New Delhi/ Washington:
US President Donald Trump will make his first state visit to India next week, nearly five months after he joined Prime Minister Narendra Modi at the grand ‘Howdy, Modi’ event in Houston, Texas.
President Trump, along with First Lady Melania Trump, will arrive for a two-day visit on February 24. He will travel to New Delhi and Ahmedabad, which is in PM Modi’s home state of Gujarat and “played such an important role in Mahatma Gandhi’s life and leadership of the Indian independence movement,” the White House said in a statement on Monday.
“During a phone call over the weekend, President Trump and Prime Minister Modi agreed the trip will further strengthen the United States-India strategic partnership and highlight the strong and enduring bonds between the American and Indian people,” the statement further read.
President Trump will “interact with a wide cross-section of the Indian society,” Foreign Ministry has said.

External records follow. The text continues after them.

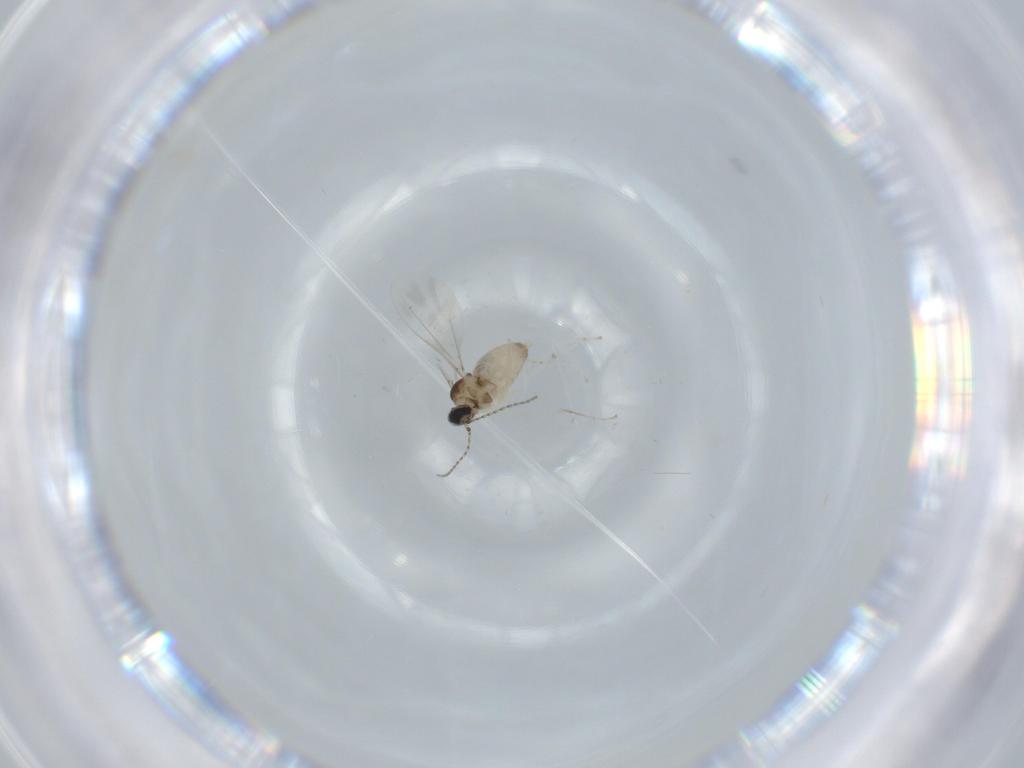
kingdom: Animalia
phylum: Arthropoda
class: Insecta
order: Diptera
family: Cecidomyiidae
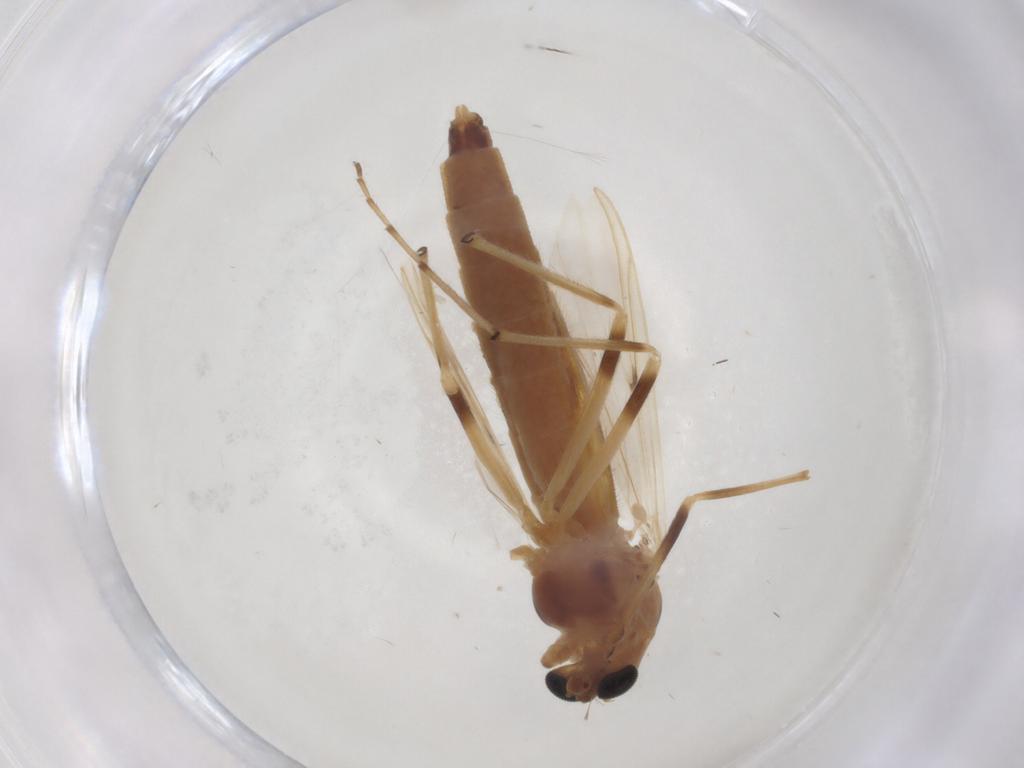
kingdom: Animalia
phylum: Arthropoda
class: Insecta
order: Diptera
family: Chironomidae
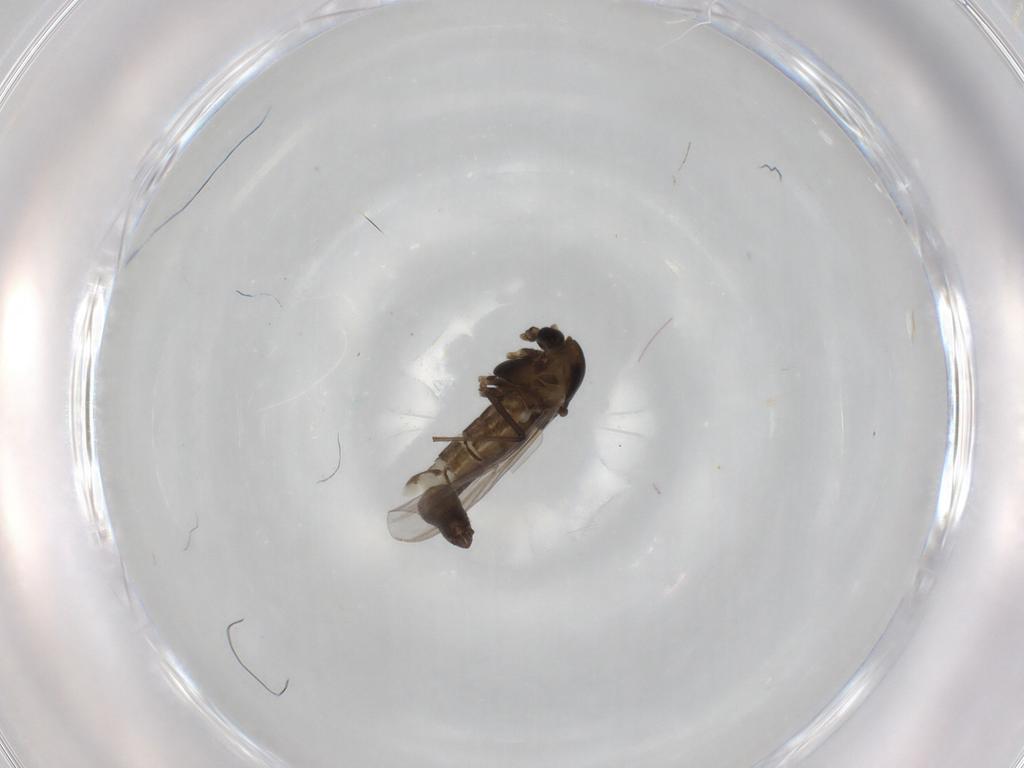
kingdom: Animalia
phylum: Arthropoda
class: Insecta
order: Diptera
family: Chironomidae
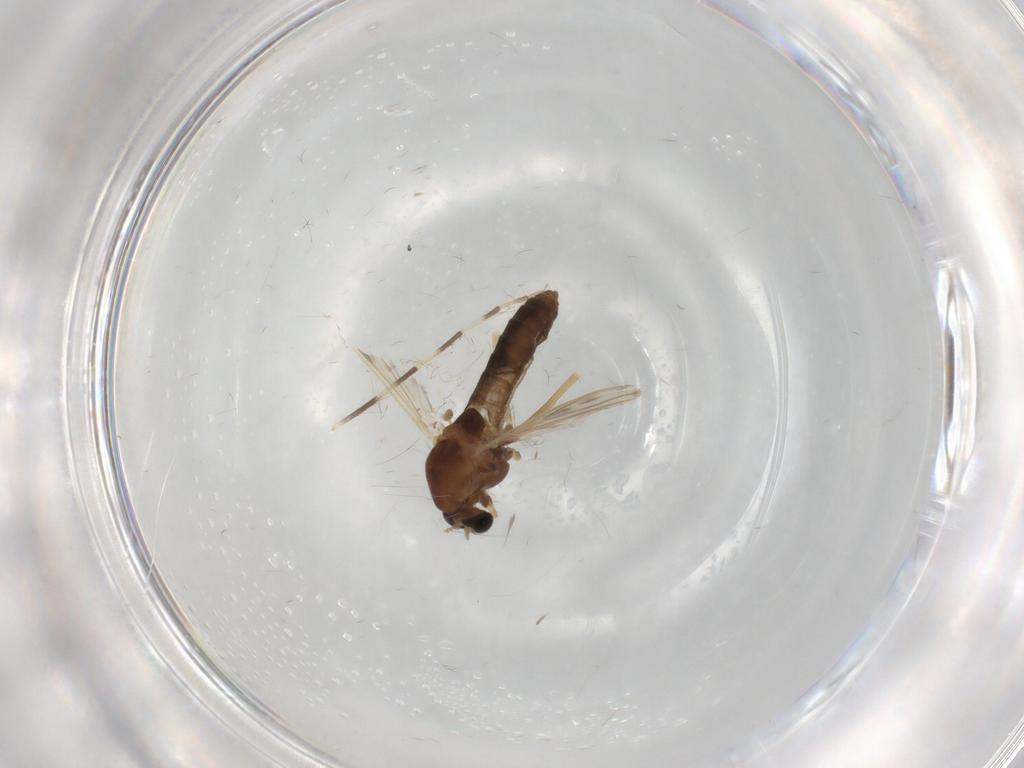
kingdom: Animalia
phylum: Arthropoda
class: Insecta
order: Diptera
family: Chironomidae
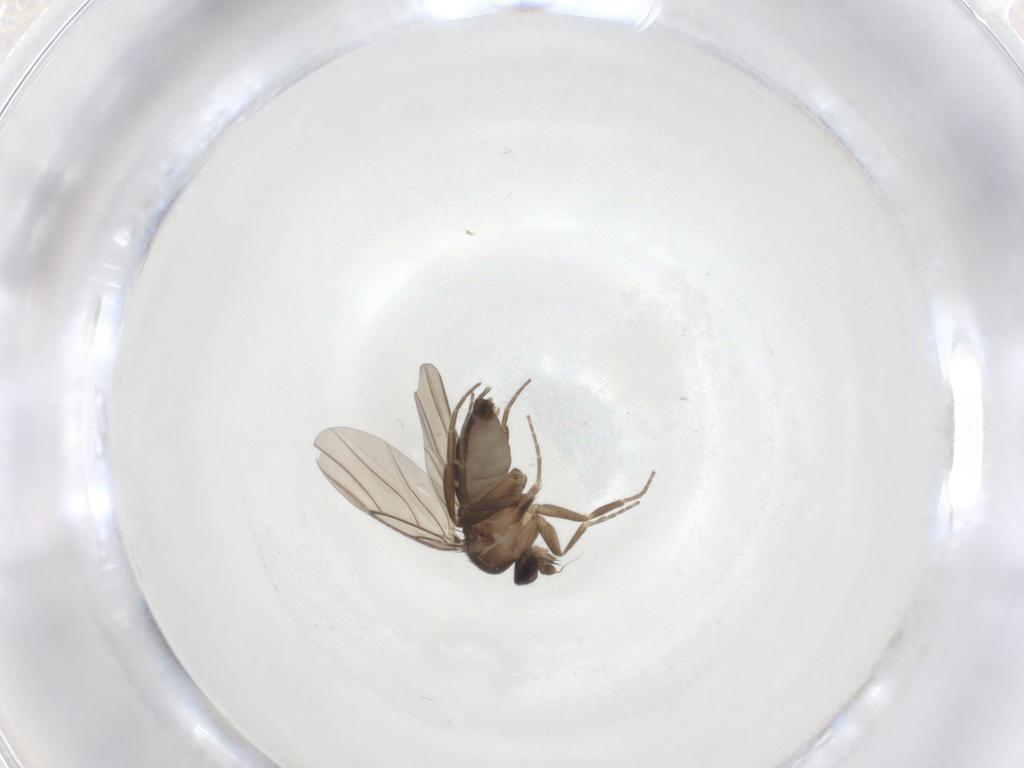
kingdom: Animalia
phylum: Arthropoda
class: Insecta
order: Diptera
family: Phoridae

During his two-day visit, India and the US hope to seal a trade deal pending since 2018 amid a strain in ties. New Delhi hopes the US President will revoke the cancelling of India’s preferential trade status or “Generalized System of Preference (GSP)” status.
Agra in Uttar Pradesh was also considered for President Trump’s itinerary, news agency PTI reported where he was expected to visit Taj Mahal – one of the most famous monuments in the world. A high-level logistics team from Washington handling President Trump’s foreign trips visited India earlier this month as a part of preparations.
It has not been officially confirmed if he would visit Agra.
India had invited President Trump for the January 26 Republic Day parade last year but it did not materialize. Trump had cited “scheduling constraints”; officials said the date of the President’s State of the Union address clashed with the Republic Day celebrations.
In November, President Trump – who will seek re-election in US polls in November- had said: “He wants me to go there. I will be going at some point to India.”
Over 50,000 Indian-Americans attended the grand “Howdy Modi” event at Houston’s NRG Stadium in September last year, billed by the organisers as the largest-ever turnout for a foreign elected leader on US soil. The Indian-Americans are also potential voters for President Trump.
The American president’s visit has emerged at a time the government is facing protests across the country on a new religion-based citizenship law and also amid concerns expressed by US lawmakers over the situation in Kashmir, which has been under severe communication and security lockdown since August, when special status was scrapped.